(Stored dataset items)
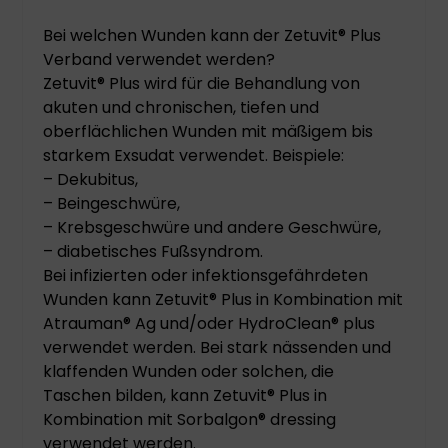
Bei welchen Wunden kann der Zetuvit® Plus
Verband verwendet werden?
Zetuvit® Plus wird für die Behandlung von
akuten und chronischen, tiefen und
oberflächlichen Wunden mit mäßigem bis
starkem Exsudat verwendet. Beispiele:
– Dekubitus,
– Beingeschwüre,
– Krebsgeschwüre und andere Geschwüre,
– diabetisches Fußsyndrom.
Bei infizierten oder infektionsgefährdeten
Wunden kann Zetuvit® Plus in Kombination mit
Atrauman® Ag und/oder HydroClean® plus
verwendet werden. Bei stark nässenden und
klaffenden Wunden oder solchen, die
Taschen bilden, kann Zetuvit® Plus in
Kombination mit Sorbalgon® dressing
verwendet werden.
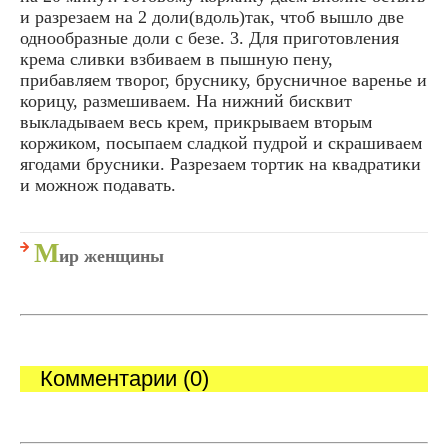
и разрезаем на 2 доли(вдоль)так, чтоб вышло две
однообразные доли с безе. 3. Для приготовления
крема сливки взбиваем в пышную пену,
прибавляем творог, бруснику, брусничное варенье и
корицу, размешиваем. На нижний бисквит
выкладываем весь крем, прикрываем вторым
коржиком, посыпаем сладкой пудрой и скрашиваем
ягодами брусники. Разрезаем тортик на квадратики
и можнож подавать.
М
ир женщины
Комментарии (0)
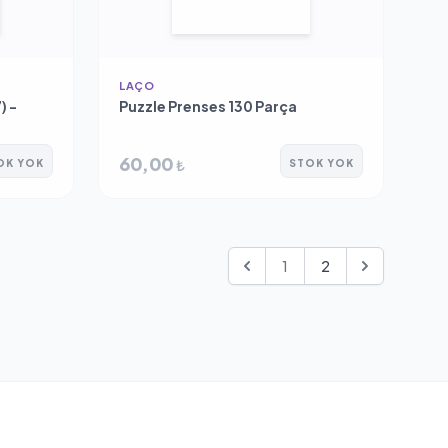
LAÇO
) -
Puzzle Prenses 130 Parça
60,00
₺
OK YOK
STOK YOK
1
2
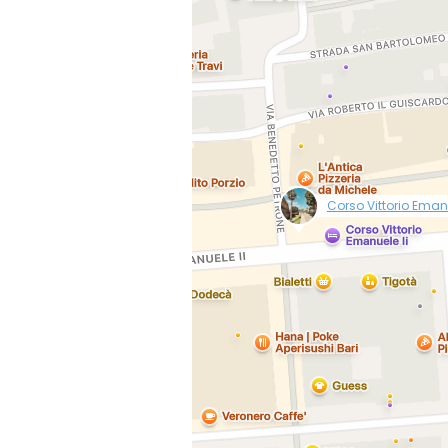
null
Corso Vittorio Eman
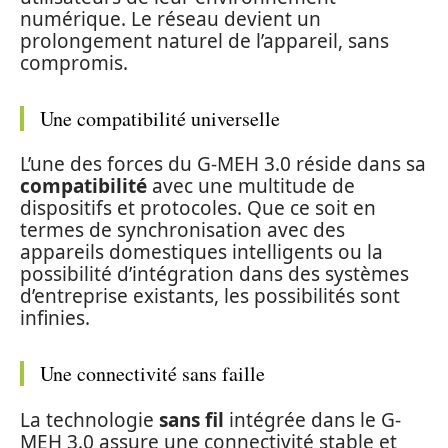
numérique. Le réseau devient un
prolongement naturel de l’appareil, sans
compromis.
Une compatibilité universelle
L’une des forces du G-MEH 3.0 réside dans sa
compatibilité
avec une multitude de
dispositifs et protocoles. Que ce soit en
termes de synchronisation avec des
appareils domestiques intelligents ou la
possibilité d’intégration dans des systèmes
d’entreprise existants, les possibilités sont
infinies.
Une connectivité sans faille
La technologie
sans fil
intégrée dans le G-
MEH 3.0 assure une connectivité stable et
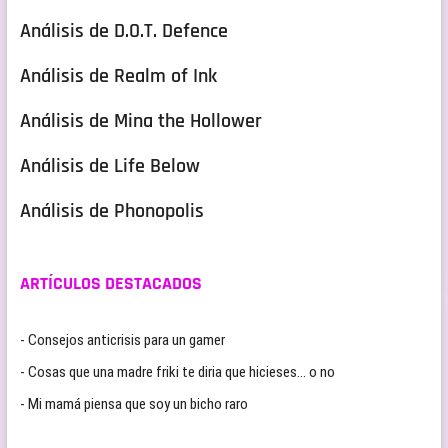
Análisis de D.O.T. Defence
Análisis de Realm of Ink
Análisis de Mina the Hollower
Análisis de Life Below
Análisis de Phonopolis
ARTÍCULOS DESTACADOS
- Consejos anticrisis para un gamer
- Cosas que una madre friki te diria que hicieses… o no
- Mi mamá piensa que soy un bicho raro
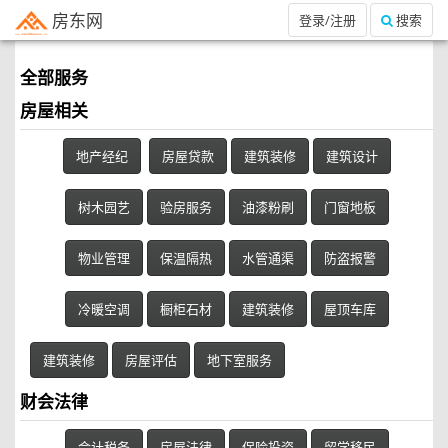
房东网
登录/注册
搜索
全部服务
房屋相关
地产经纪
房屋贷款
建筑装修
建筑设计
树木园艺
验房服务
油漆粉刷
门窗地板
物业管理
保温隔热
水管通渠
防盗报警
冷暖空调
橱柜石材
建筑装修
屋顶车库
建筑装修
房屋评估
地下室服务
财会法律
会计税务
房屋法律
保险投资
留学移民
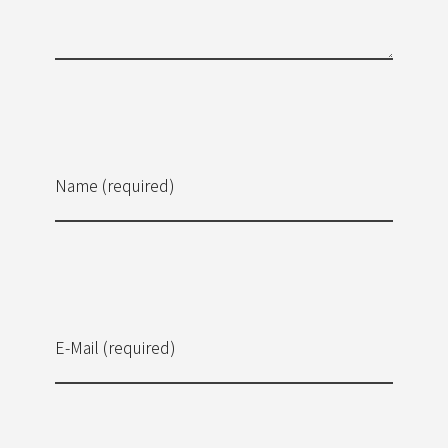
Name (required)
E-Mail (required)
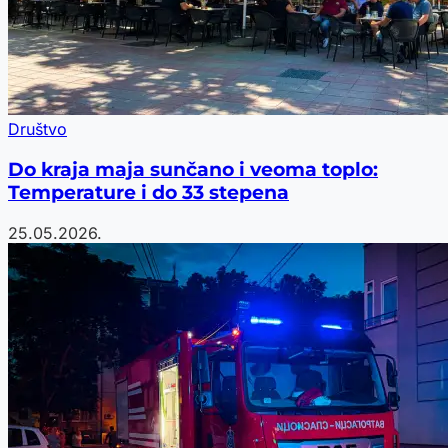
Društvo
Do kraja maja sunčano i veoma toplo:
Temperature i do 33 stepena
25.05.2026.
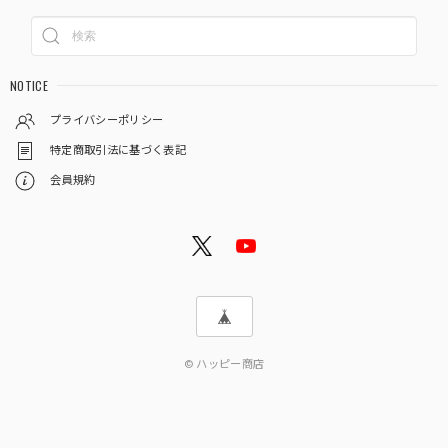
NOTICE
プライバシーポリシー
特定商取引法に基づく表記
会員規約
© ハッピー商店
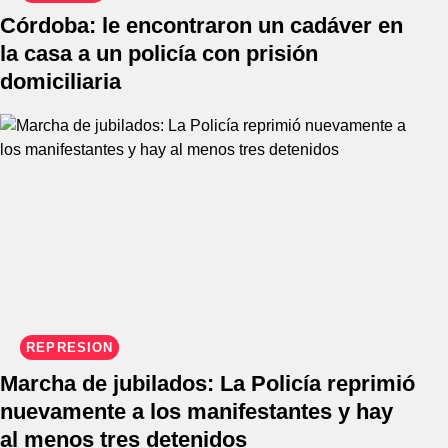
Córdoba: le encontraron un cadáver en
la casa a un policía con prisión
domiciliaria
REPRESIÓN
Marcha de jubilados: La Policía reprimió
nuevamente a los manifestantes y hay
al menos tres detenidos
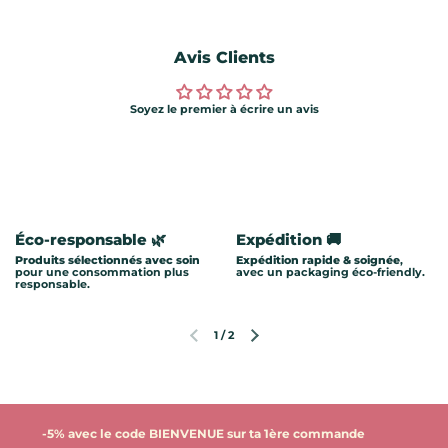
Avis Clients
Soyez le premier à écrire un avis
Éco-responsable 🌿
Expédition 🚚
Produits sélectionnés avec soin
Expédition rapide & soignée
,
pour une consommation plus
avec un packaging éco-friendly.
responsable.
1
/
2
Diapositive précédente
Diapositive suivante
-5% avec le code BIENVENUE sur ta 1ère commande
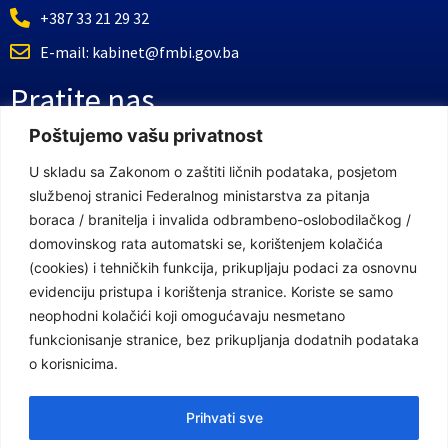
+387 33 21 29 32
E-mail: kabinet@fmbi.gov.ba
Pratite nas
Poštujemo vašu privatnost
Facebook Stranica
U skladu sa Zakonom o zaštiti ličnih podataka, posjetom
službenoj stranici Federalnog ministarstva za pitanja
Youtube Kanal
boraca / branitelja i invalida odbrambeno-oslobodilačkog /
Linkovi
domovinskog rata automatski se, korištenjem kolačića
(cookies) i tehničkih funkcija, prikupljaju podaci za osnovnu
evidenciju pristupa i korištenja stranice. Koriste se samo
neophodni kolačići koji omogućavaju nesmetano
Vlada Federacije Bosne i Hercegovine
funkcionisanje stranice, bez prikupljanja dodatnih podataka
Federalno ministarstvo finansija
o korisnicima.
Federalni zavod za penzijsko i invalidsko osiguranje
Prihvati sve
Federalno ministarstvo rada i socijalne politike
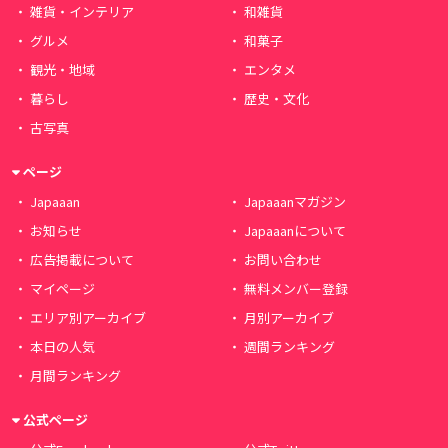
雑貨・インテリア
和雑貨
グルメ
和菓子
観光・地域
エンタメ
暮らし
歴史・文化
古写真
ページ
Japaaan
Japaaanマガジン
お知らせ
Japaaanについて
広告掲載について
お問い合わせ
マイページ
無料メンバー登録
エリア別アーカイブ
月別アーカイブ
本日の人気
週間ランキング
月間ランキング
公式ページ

_Instructions to follow_
All entries above are to be restated exactly, with every image omitted.

_Solution to the exercise_
Bei welchen Wunden kann der Zetuvit® Plus
Verband verwendet werden?
Zetuvit® Plus wird für die Behandlung von
akuten und chronischen, tiefen und
oberflächlichen Wunden mit mäßigem bis
starkem Exsudat verwendet. Beispiele:
– Dekubitus,
– Beingeschwüre,
– Krebsgeschwüre und andere Geschwüre,
– diabetisches Fußsyndrom.
Bei infizierten oder infektionsgefährdeten
Wunden kann Zetuvit® Plus in Kombination mit
Atrauman® Ag und/oder HydroClean® plus
verwendet werden. Bei stark nässenden und
klaffenden Wunden oder solchen, die
Taschen bilden, kann Zetuvit® Plus in
Kombination mit Sorbalgon® dressing
verwendet werden.
и разрезаем на 2 доли(вдоль)так, чтоб вышло две
однообразные доли с безе. 3. Для приготовления
крема сливки взбиваем в пышную пену,
прибавляем творог, бруснику, брусничное варенье и
корицу, размешиваем. На нижний бисквит
выкладываем весь крем, прикрываем вторым
коржиком, посыпаем сладкой пудрой и скрашиваем
ягодами брусники. Разрезаем тортик на квадратики
и можнож подавать.
М
ир женщины
Комментарии (0)
LAÇO
) -
Puzzle Prenses 130 Parça
60,00
₺
OK YOK
STOK YOK
1
2
null
Corso Vittorio Eman
numérique. Le réseau devient un
prolongement naturel de l’appareil, sans
compromis.
Une compatibilité universelle
L’une des forces du G-MEH 3.0 réside dans sa
compatibilité
avec une multitude de
dispositifs et protocoles. Que ce soit en
termes de synchronisation avec des
appareils domestiques intelligents ou la
possibilité d’intégration dans des systèmes
d’entreprise existants, les possibilités sont
infinies.
Une connectivité sans faille
La technologie
sans fil
intégrée dans le G-
MEH 3.0 assure une connectivité stable et
Análisis de D.O.T. Defence
Análisis de Realm of Ink
Análisis de Mina the Hollower
Análisis de Life Below
Análisis de Phonopolis
ARTÍCULOS DESTACADOS
- Consejos anticrisis para un gamer
- Cosas que una madre friki te diria que hicieses… o no
- Mi mamá piensa que soy un bicho raro
房东网
登录/注册
搜索
全部服务
房屋相关
地产经纪
房屋贷款
建筑装修
建筑设计
树木园艺
验房服务
油漆粉刷
门窗地板
物业管理
保温隔热
水管通渠
防盗报警
冷暖空调
橱柜石材
建筑装修
屋顶车库
建筑装修
房屋评估
地下室服务
财会法律
会计税务
房屋法律
保险投资
留学移民
Name (required)
E-Mail (required)
Društvo
Do kraja maja sunčano i veoma toplo:
Temperature i do 33 stepena
25.05.2026.
NOTICE
プライバシーポリシー
特定商取引法に基づく表記
会員規約
© ハッピー商店
Córdoba: le encontraron un cadáver en
la casa a un policía con prisión
domiciliaria
REPRESIÓN
Marcha de jubilados: La Policía reprimió
nuevamente a los manifestantes y hay
al menos tres detenidos
Avis Clients
Soyez le premier à écrire un avis
Éco-responsable 🌿
Expédition 🚚
Produits sélectionnés avec soin
Expédition rapide & soignée
,
pour une consommation plus
avec un packaging éco-friendly.
responsable.
1
/
2
Diapositive précédente
Diapositive suivante
-5% avec le code BIENVENUE sur ta 1ère commande
+387 33 21 29 32
E-mail: kabinet@fmbi.gov.ba
Pratite nas
Poštujemo vašu privatnost
Facebook Stranica
U skladu sa Zakonom o zaštiti ličnih podataka, posjetom
službenoj stranici Federalnog ministarstva za pitanja
Youtube Kanal
boraca / branitelja i invalida odbrambeno-oslobodilačkog /
Linkovi
domovinskog rata automatski se, korištenjem kolačića
(cookies) i tehničkih funkcija, prikupljaju podaci za osnovnu
evidenciju pristupa i korištenja stranice. Koriste se samo
neophodni kolačići koji omogućavaju nesmetano
Vlada Federacije Bosne i Hercegovine
funkcionisanje stranice, bez prikupljanja dodatnih podataka
Federalno ministarstvo finansija
o korisnicima.
Federalni zavod za penzijsko i invalidsko osiguranje
Prihvati sve
Federalno ministarstvo rada i socijalne politike
雑貨・インテリア
和雑貨
グルメ
和菓子
観光・地域
エンタメ
暮らし
歴史・文化
古写真
ページ
Japaaan
Japaaanマガジン
お知らせ
Japaaanについて
広告掲載について
お問い合わせ
マイページ
無料メンバー登録
エリア別アーカイブ
月別アーカイブ
本日の人気
週間ランキング
月間ランキング
公式ページ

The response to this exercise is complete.